"A minister?" replied the King, with feigned surprise. "Why, I have seven at least!"
The King was brought up in the admirable school of simplicity, rectitude and kindness of his father, King Christian, and was made familiar, from his early youth, with all the tortuous paths of the political maze. When the fall of King Otho placed him, by the greatest of accidents, on the throne of Greece, he brought with him not only the influence of his numberless illustrious alliances and the fruits of a timely experience gained in that marvellous observation-post which the Court of Denmark supplies: he also brought the qualities of his cold and well-balanced northern temperament to that people which does not require the stimulation of its Patras wine to become hot-headed.
And what difficult times the King has passed through!
The King of Saxony, visiting Corfu one day, said to him, the next morning:
"Upon my word, it must be charming to be king of this paradise!"
"You must never repeat that wish," replied King George, without hesitation. "I have been its king for thirty years; and speak as one who knows!"

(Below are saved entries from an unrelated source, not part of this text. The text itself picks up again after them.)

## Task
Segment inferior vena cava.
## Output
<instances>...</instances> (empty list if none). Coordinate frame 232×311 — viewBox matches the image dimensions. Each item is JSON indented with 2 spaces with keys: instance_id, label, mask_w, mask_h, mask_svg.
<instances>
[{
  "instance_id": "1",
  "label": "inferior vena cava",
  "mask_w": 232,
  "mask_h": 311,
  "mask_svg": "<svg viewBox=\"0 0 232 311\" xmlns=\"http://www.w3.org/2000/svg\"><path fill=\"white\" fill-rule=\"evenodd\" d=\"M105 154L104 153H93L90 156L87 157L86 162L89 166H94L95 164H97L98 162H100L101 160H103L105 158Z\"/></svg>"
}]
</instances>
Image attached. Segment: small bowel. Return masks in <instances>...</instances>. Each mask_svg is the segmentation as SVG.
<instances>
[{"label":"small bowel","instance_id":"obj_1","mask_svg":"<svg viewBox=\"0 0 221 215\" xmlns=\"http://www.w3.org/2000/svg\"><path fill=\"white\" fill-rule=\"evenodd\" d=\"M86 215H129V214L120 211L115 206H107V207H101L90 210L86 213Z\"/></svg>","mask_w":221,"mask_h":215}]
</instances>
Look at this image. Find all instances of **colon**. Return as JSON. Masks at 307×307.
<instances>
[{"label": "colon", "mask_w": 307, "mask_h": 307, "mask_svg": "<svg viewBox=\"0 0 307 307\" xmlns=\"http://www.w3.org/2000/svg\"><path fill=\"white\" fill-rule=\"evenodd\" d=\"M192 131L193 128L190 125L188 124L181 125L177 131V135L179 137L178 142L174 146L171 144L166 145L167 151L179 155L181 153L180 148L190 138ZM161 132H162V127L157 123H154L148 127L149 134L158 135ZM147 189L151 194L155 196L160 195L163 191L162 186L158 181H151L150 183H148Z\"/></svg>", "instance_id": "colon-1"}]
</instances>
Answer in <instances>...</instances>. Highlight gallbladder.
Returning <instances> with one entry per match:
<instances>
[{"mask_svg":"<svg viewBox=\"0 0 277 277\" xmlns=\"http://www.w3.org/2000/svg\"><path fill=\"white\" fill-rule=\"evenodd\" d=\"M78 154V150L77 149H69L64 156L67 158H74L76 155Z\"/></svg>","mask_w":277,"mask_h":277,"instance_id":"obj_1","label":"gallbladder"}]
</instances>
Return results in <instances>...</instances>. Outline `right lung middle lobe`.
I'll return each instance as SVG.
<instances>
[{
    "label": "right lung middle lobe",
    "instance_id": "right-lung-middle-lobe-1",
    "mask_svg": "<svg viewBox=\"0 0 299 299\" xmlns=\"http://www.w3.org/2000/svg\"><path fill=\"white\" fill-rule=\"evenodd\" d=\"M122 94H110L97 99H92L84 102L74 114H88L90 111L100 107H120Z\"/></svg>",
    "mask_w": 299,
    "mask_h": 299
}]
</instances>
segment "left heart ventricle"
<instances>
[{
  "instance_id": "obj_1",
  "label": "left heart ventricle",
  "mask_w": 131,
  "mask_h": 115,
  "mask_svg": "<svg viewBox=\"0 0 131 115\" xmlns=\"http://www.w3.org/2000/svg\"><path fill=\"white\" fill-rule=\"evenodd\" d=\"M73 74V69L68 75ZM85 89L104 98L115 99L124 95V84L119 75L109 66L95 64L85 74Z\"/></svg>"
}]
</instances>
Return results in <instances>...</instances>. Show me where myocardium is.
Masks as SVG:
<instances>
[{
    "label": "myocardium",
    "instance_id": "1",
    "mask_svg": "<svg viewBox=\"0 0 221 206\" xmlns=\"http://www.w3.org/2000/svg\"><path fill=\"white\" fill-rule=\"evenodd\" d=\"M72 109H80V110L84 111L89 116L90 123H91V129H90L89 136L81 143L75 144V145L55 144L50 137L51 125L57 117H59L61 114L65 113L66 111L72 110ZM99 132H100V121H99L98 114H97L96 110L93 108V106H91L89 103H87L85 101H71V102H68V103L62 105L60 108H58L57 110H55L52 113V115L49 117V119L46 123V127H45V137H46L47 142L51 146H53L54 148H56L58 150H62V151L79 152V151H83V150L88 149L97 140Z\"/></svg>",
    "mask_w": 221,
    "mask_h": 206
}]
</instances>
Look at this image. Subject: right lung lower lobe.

Events that have followed since have amply justified the bitterness of this outburst, which I find renewed in the sovereign's letters. And yet, grave as the Greek crisis is at the moment of writing, I do not believe that the crown is in any danger. The Greeks, without distinction of party, recognise the great services their ruler has rendered to the national cause, which he has defended for the past ten years in the European chancelleries with indefatigable zeal and eloquence.
"I never met a more persuasive or more able diplomat," said M. Clémenceau, last year after a visit which he received from George I.
His ability has not only consisted in defending his country against the ambitious projects of Turkey by placing her under the protection of the powers interested in preserving the status quo in the East; it has been shown in the ease with which he effects his ends amid the party quarrels that envenom political life in Greece. Guided by his native common-sense and a remarkable knowledge of mankind, he has made it his study, in governing, to let people do and say what they please, at least to an extent that enables him never to find himself in open opposition to the love of independence and the easily-offended pride of his subjects; he has realised that what was required was an uncommon readiness to yield, rather than inflexible principles; and, of all the ministers who succeeded one another since his accession, the celebrated Coumandouros appears to be the one from whom His Majesty derived and retained the best system of ironical, easy-going government.
For the rest, it must be admitted that, although the Greek nation is sometimes tiresome, with its faults and weaknesses which, for that matter, are purely racial and temperamental, on the other hand it is generous and impulsive to a degree; and its touchy pride is only the effect of an ardent patriotism which is sometimes manifested in the most amusing ways.